To combine sensitive detection of known and unknown toxins with robust on-site performance, biosensors employing reliable label-free detection technology are needed.
Surface-Enhanced Raman Scattering (SERS) is the best alternative to currently used sensor technologies for monitoring of toxins. The SERS technique is a sensitive and specific tool providing label-free detection of molecules at very low concentrations and allowing the identification of molecules based on their vibrational fingerprint. The SERS effect is based on the optical properties of metal nanoparticle substrates. Upon excitation of the metal nanoparticle substrates by visible light, collective electron oscillations inside the nanoparticles (called localized surface plasmon resonance, LSPR) occur, creating an evanescent wave. The LSPR effect can be measured yielding an extinction spectrum, the maximum of which depends on the nature of the metal, shape and size of the nanoparticles, and the excitation wavelength. In order to achieve the most efficient enhancement, the correct pairing of substrate and excitation laser is critically important. The tuning of nanoparticle size, shape and inter particle spacing is critical to match laser's excitation wavelength towards achieving an ultra-sensitive design.

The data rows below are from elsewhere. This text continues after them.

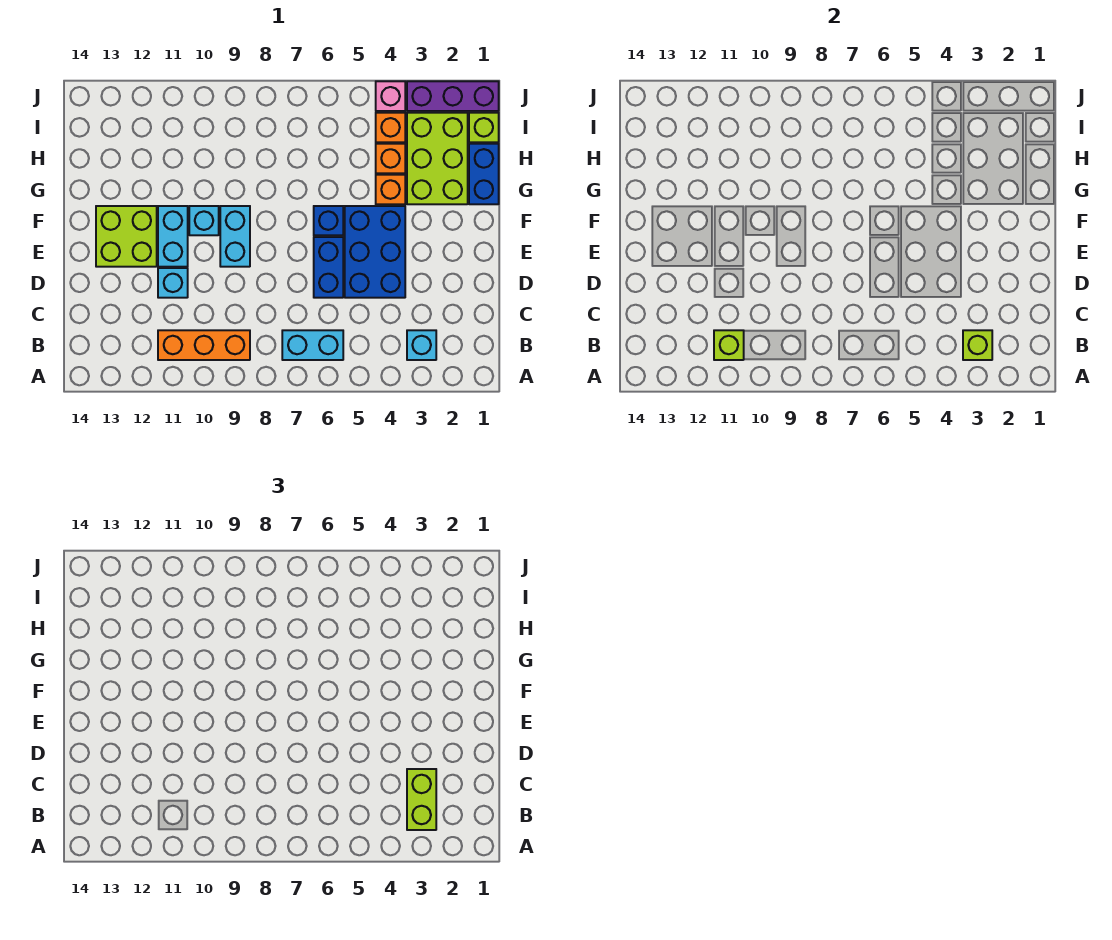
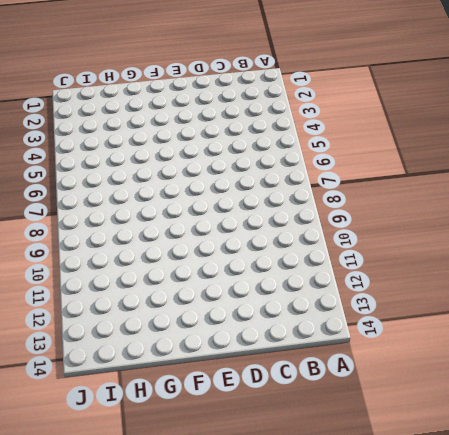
none -> cyan 1x1 brick [407,330,436,360]
none -> cyan 1x2 brick [282,330,343,360]
none -> orange 1x3 brick [158,330,250,360]

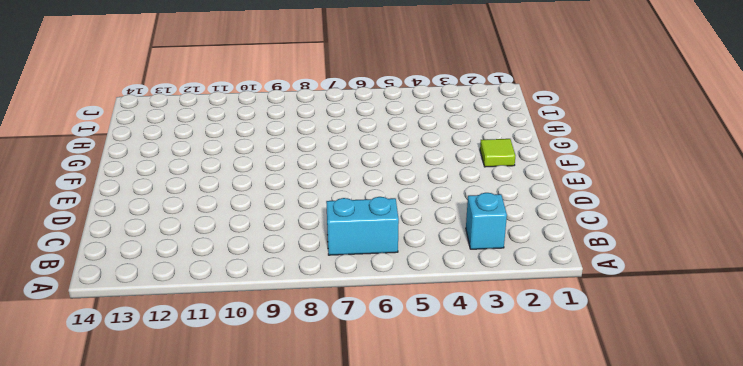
lime 1x1 tile [480,139,515,167] -> none
none -> orange 1x3 brick [158,330,250,360]
none -> blue 2x3 brick [345,206,405,298]
none -> blue 1x2 brick [314,237,343,298]

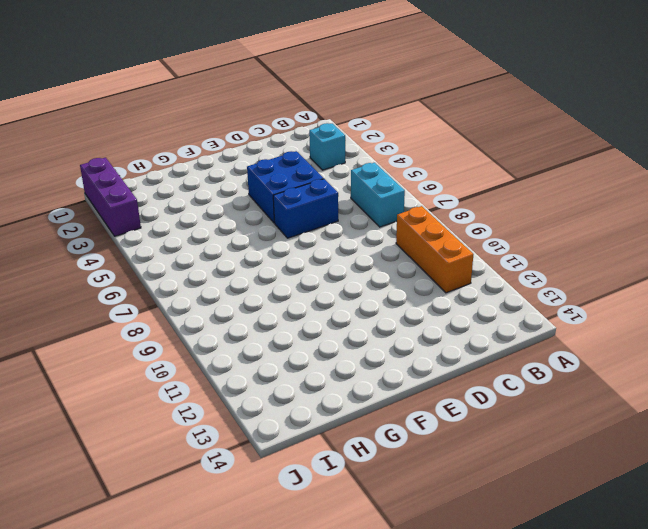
blue 2x2 brick [247,151,324,223] -> blue 2x3 brick [345,206,405,298]
none -> cyan 1x1 brick [158,268,188,298]
none -> cyan 1x2 brick [220,206,250,267]
none -> cyan 1x2 brick [158,206,188,267]

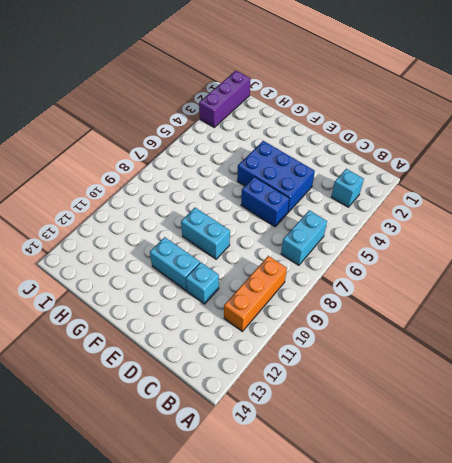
none -> lime 2x2 brick [96,206,157,267]
none -> blue 1x1 brick [314,206,343,235]
none -> cyan 1x1 brick [189,206,219,235]

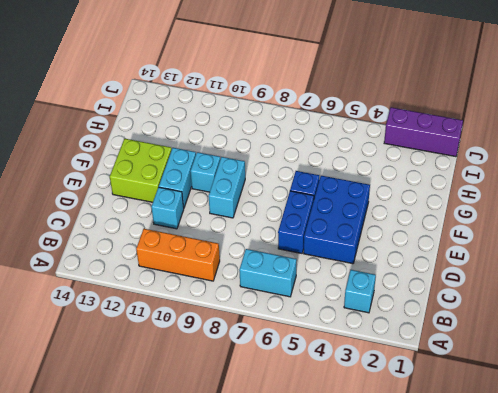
none -> blue 1x2 brick [469,144,499,204]
none -> lime 2x3 brick [407,113,468,204]
none -> orange 1x1 brick [376,175,405,204]

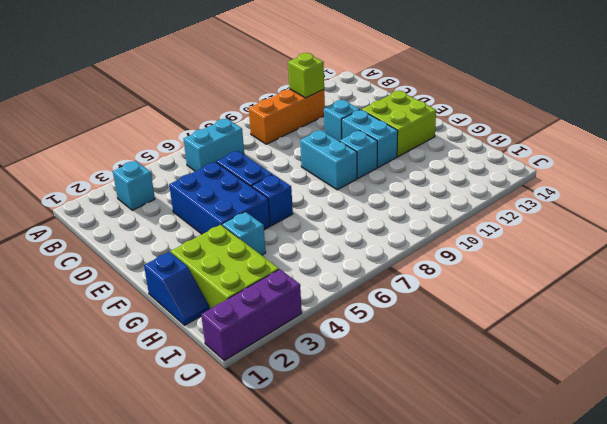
blue 1x2 slope [144,252,210,325] -> blue 1x2 brick [469,144,499,204]
cyan 1x1 brick [222,212,266,255] -> orange 1x1 brick [376,175,405,204]
none -> orange 1x1 brick [376,144,405,173]
none -> lime 1x1 brick [469,113,499,142]
none -> orange 1x1 brick [376,113,405,142]

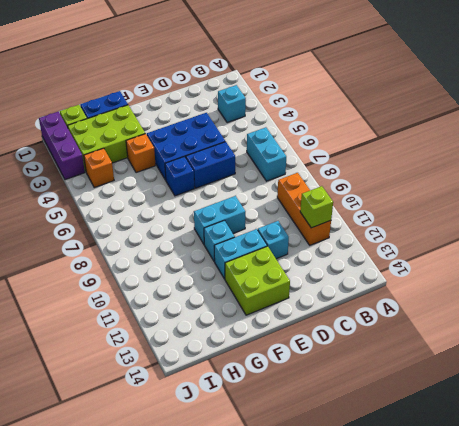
none -> orange 1x1 brick [376,144,405,173]
none -> pink 1x1 brick [376,81,405,111]
none -> lime 1x1 brick [963,330,992,360]

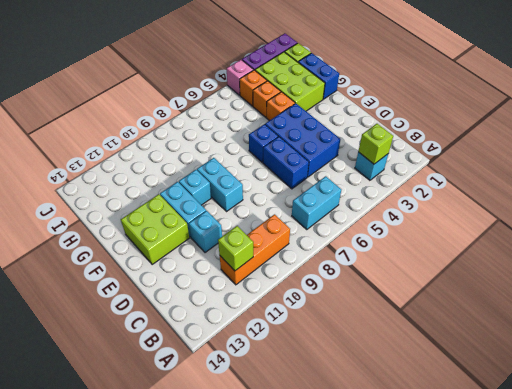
none -> lime 1x2 brick [407,769,436,830]

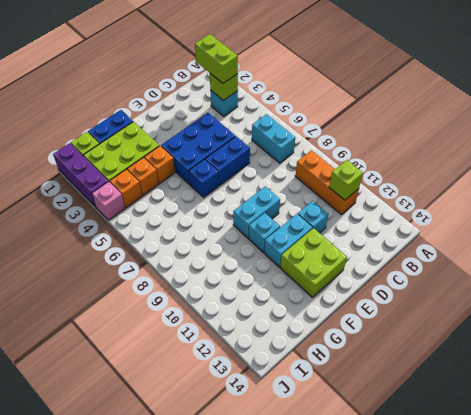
lime 1x2 brick [195,34,238,83] -> lime 1x2 brick turned to [407,769,436,830]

SERS is employed in two configurations, direct detection of known toxins or the SERS assays to detect nucleic acid or protein biomarkers in response to toxins enabling detection of known as well as unknown toxins.
Cellular proteins involved in stress responses are useful candidates for SERS detection of environmental toxins, because metal nanoparticles can be functionalized with receptors to specific cellular stress proteins and the presence and quantification of such cellular stress proteins in cells exposed to environmental samples are indicative of the presence and concentration of toxins. For example, RAD54 is a key cellular stress protein involved in homologous recombination and DNA repair in many organisms including human and yeast. The RAD54 protein gives a general stress response to all genotoxins and many other diverse classes of toxins, which supports a wide market of the on-chip SLISA developed in this project. A comprehensive screening validation program towards developing a commercial GreenScreen bioreporter assay using Yeast and RAD54 support the global response of our design. Further, exposure-response (ER) relationship curve developed using on-chip SLISA is correlated with EPA's databases on guideline levels of the toxins and risk characterization that will help translation of the information from any toxin, known as well as unknown, allowing global sensing.